Duffy is a favorite hairstylist among photographers like Terry Richardson. One of his more recent magazine editorials is a punk fashion story for Purple magazine (buzz cut, horrible Joan of Arc bangs). He lives in Bed Stuy, Brooklyn; his girlfriend is Lucy Chadwick, the director of the gallery Gavin Brown’s Enterprise; he has a beard down to his stomach and wears his strawberry blond hair in a messy top knot. How could I go wrong? (Or right, rather?) We meet after hours at Tommy Guns, an old-school barbershop on the Lower East Side. There are no fewer than three such barber shops on that same block of Ludlow Street, evidence of the importance grooming has assumed in hipster culture. And while Duffy is a classically trained stylist from the Vidal Sassoon school, when I tell him that what I want is a bad haircut, he knows exactly what I’m getting at.
“We have this painting at home by an artist called Alistair Frost—a canvas with a squiggle on it,” he tells me. “The kid was 26 and had the confidence to make this gesture and turn around and say, ‘This is my work.’ That’s what this haircut is about. The uninfluenced gesture.” Still, it’s a hell of a lot easier said than done. “For me to forget all I’ve learned and cut your hair like a kid did it is 10 times harder than if I were just to simply give you a graduated bob,” Duffy says.
My hair, which is long, thick, and, left to its own devices, fairly curly, is not helping his cause. “If you had fine blonde hair, I could do this in six minutes and make your hair look like it was chewed by a rat,” Duffy says. “With curly hair, you can hack the shit out of it and it’s hard to see the damage.” So the good news is that it’s difficult to give me a bad haircut. And the bad news is that it’s difficult to give me a bad haircut. But his intentions are in the right place, and that’s what counts. A good stylist trying to give you a bad haircut is different from a bad stylist trying to give you a good haircut, he explains. “The kids who are trained to do a really technical haircut but who do it really badly—now that is fucked.”
After my hair is washed, Duffy blows it out straight so he can assess what he’s dealing with. He circles the chair again and again, trying to find a way in. “You are simply postponing the inevitable,” I tell him, fearing I will lose my nerve—or that he will lose his. Then, with a look that says “this is going to hurt me more than it will hurt you,” he grabs a seemingly random hunk of hair from somewhere behind my ear and snip! It’s on the floor. Suddenly I am grateful for the glass of red wine that has been placed on the counter in front of me.
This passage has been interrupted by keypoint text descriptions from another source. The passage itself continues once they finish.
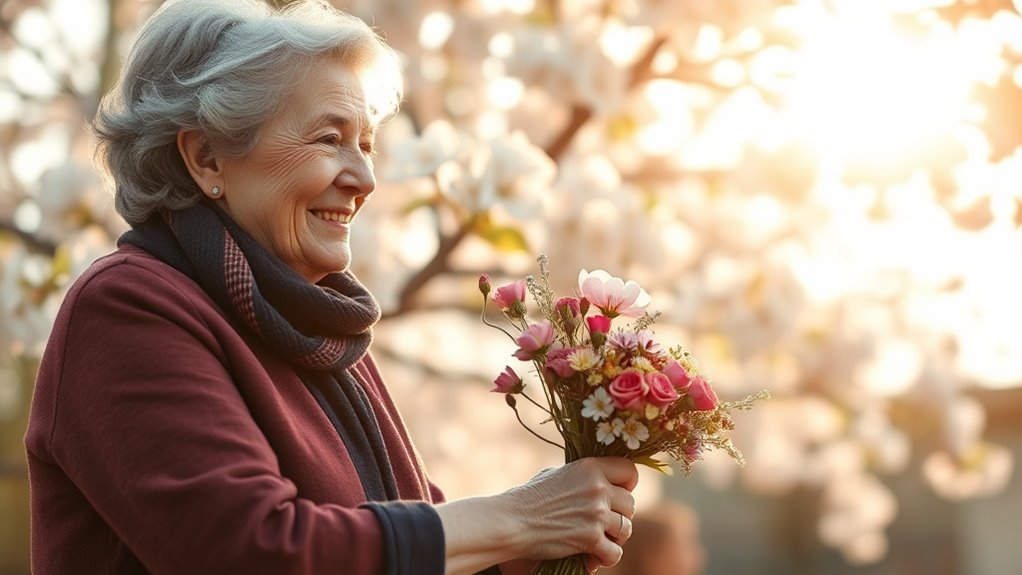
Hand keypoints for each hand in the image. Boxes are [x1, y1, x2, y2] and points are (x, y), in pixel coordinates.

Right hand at [502, 457, 637, 569]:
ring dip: (615, 538)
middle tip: (604, 523)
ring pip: (626, 529)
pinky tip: (594, 556)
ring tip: (600, 539)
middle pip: (630, 504)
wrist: (512, 521)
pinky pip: (615, 552)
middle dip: (620, 516)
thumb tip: (600, 480)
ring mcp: (595, 514)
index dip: (628, 485)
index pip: (630, 472)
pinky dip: (606, 557)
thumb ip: (581, 476)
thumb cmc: (529, 498)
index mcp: (590, 467)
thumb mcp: (555, 474)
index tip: (618, 494)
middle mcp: (597, 488)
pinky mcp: (590, 538)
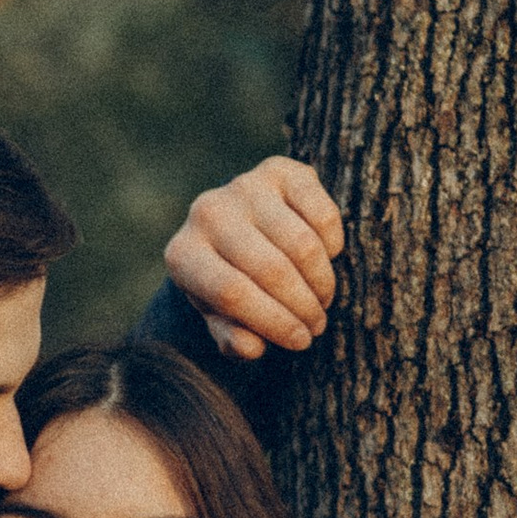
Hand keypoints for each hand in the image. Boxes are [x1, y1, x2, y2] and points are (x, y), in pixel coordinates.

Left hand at [164, 156, 345, 360]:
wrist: (235, 229)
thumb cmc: (230, 285)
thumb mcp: (223, 319)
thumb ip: (232, 338)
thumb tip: (252, 347)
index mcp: (183, 255)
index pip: (232, 294)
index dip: (274, 323)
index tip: (301, 342)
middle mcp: (207, 213)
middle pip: (271, 270)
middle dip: (303, 307)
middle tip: (317, 326)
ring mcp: (244, 187)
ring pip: (301, 245)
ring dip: (322, 283)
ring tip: (322, 302)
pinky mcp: (280, 170)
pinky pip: (323, 215)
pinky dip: (333, 246)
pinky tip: (326, 261)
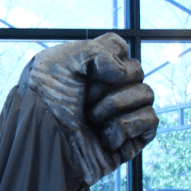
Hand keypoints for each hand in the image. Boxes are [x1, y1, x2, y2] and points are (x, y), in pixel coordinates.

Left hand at [19, 33, 157, 184]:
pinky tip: (105, 138)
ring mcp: (118, 116)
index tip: (83, 71)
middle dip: (109, 84)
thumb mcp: (61, 61)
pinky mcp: (128, 140)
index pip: (119, 48)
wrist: (39, 142)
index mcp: (89, 71)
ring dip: (116, 104)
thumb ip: (99, 50)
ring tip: (91, 119)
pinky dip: (128, 126)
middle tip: (84, 99)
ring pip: (147, 93)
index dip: (107, 56)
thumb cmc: (44, 102)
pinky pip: (150, 120)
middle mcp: (105, 92)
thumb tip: (125, 72)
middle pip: (136, 70)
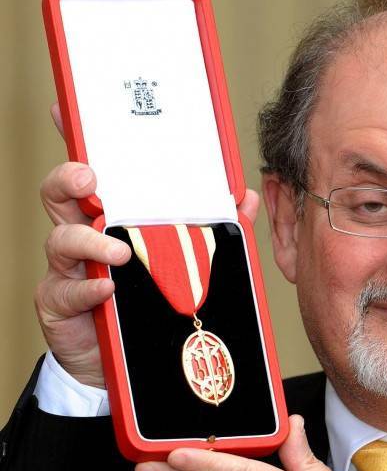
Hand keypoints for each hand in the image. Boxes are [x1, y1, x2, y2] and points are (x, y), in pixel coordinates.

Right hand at [34, 105, 259, 386]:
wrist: (123, 360)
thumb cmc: (148, 299)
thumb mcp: (185, 259)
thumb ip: (213, 227)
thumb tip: (244, 197)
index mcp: (110, 214)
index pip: (91, 170)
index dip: (74, 138)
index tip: (65, 110)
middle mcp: (82, 234)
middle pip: (59, 194)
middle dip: (69, 178)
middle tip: (90, 178)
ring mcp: (67, 269)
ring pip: (61, 240)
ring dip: (89, 240)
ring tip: (118, 250)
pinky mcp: (61, 304)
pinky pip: (67, 290)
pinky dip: (89, 287)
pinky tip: (108, 288)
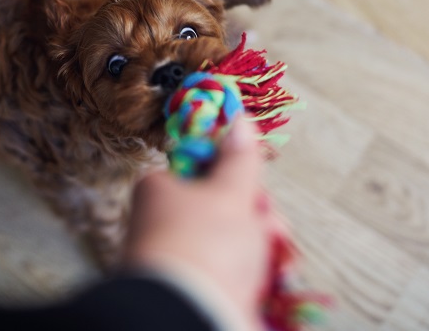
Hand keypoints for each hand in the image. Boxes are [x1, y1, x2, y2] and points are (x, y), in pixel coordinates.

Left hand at [124, 117, 272, 328]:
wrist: (190, 318)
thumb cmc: (202, 247)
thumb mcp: (229, 192)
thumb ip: (239, 158)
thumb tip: (238, 118)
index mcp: (161, 192)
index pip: (203, 172)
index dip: (235, 179)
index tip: (253, 187)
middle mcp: (166, 227)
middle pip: (226, 212)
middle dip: (257, 220)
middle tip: (266, 227)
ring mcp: (183, 263)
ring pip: (236, 246)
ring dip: (262, 251)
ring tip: (267, 262)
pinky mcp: (200, 293)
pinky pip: (237, 277)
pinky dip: (256, 280)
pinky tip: (265, 284)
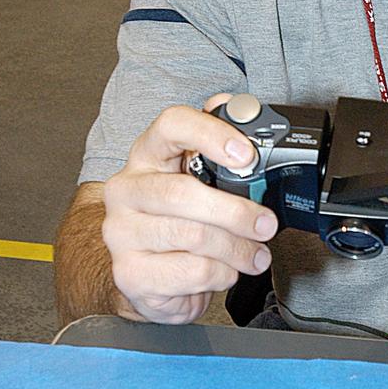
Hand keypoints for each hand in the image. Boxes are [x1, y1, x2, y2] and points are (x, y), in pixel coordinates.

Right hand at [102, 95, 277, 323]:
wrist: (151, 277)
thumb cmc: (179, 221)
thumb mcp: (199, 181)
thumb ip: (219, 149)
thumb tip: (244, 111)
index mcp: (147, 155)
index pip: (171, 125)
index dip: (211, 134)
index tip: (247, 155)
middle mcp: (126, 189)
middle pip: (182, 193)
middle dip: (235, 212)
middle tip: (265, 224)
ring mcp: (121, 233)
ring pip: (191, 236)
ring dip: (235, 248)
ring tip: (254, 254)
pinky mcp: (129, 274)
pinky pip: (190, 271)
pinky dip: (221, 273)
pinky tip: (225, 270)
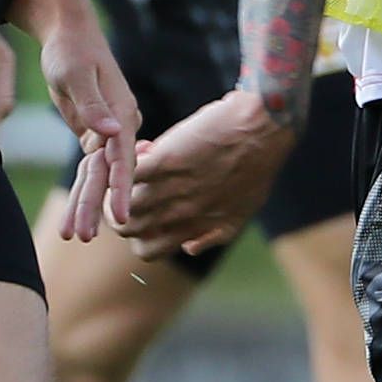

I am honestly not sure what happens next because at a certain point I have to close my eyes. “I was following your lead in a way,” he tells me, referring to my aforementioned aborted attempt at self-mutilation. He has given me a ragged, slightly lopsided bang and has framed the sides of my face with a series of blunt set-backs, as if he couldn’t decide which length would be best and so went with several. The cut looks convincingly haphazard, but in fact it highlights my bone structure. He rightfully points out that I never would have been able to pull that off myself.
As I walk out onto the street, I do not scrape my hair back into a ponytail. I wear it down for the next several days. Even as I don’t fully recognize myself, I receive many compliments. No one tells me my haircut looks bad; a lot of people say it looks good. Only one person asks me if it is fake.
I report all of this back to Duffy. He tells me that if I wake up one day and suddenly realize I can no longer live with my hair in pieces, he will fix it. “Or,” he says, “you can just get your daughter to do it.”